■ **MATERIAL FOR THIS EXERCISE**:
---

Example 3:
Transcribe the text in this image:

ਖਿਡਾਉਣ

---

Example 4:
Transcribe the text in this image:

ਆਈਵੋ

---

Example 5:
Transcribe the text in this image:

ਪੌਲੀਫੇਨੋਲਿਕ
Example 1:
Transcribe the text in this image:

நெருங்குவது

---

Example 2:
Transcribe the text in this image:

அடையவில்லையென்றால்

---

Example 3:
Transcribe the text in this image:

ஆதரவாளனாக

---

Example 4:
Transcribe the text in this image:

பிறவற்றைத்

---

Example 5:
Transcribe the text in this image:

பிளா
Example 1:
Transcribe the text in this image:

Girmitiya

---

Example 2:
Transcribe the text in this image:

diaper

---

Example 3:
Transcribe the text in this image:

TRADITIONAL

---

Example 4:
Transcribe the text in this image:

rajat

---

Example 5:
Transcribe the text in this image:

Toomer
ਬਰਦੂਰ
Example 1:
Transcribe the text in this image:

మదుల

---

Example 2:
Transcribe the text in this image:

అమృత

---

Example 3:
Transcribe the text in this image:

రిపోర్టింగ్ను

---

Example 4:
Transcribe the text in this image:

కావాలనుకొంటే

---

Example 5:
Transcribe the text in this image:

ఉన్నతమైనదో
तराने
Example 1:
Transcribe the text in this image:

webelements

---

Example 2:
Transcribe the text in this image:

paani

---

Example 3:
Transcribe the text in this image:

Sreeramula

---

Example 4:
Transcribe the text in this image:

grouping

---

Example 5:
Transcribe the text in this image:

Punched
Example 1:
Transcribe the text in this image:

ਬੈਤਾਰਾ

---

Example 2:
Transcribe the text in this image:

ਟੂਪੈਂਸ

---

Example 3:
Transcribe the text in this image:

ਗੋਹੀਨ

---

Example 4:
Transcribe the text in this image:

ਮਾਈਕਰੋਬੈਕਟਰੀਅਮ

■ **WORK TO COMPLETE**: Reproduce each line of the data without any change.

■ **PROBLEM SOLUTION**:
---

Example 3:
Transcribe the text in this image:

ਖਿਡਾਉਣ

---

Example 4:
Transcribe the text in this image:

ਆਈਵੋ

---

Example 5:
Transcribe the text in this image:

ਪੌਲੀਫੇਨੋਲਿਕ
Example 1:
Transcribe the text in this image:

நெருங்குவது

---

Example 2:
Transcribe the text in this image:

அடையவில்லையென்றால்

---

Example 3:
Transcribe the text in this image:

ஆதரவாளனாக

---

Example 4:
Transcribe the text in this image:

பிறவற்றைத்

---

Example 5:
Transcribe the text in this image:

பிளா
Example 1:
Transcribe the text in this image:

Girmitiya

---

Example 2:
Transcribe the text in this image:

diaper

---

Example 3:
Transcribe the text in this image:

TRADITIONAL

---

Example 4:
Transcribe the text in this image:

rajat

---

Example 5:
Transcribe the text in this image:

Toomer
ਬਰਦੂਰ
Example 1:
Transcribe the text in this image:

మదుల

---

Example 2:
Transcribe the text in this image:

అమృత

---

Example 3:
Transcribe the text in this image:

రిపోర్టింగ్ను

---

Example 4:
Transcribe the text in this image:

కావాలనుకొంటే

---

Example 5:
Transcribe the text in this image:

ఉన్నతమైనదో
तराने
Example 1:
Transcribe the text in this image:

webelements

---

Example 2:
Transcribe the text in this image:

paani

---

Example 3:
Transcribe the text in this image:

Sreeramula

---

Example 4:
Transcribe the text in this image:

grouping

---

Example 5:
Transcribe the text in this image:

Punched
Example 1:
Transcribe the text in this image:

ਬੈਤਾਰਾ

---

Example 2:
Transcribe the text in this image:

ਟੂਪੈਂਸ

---

Example 3:
Transcribe the text in this image:

ਗੋਹੀਨ

---

Example 4:
Transcribe the text in this image:

ਮਾਈਕਰੋਬੈਕਟਰੀਅਮ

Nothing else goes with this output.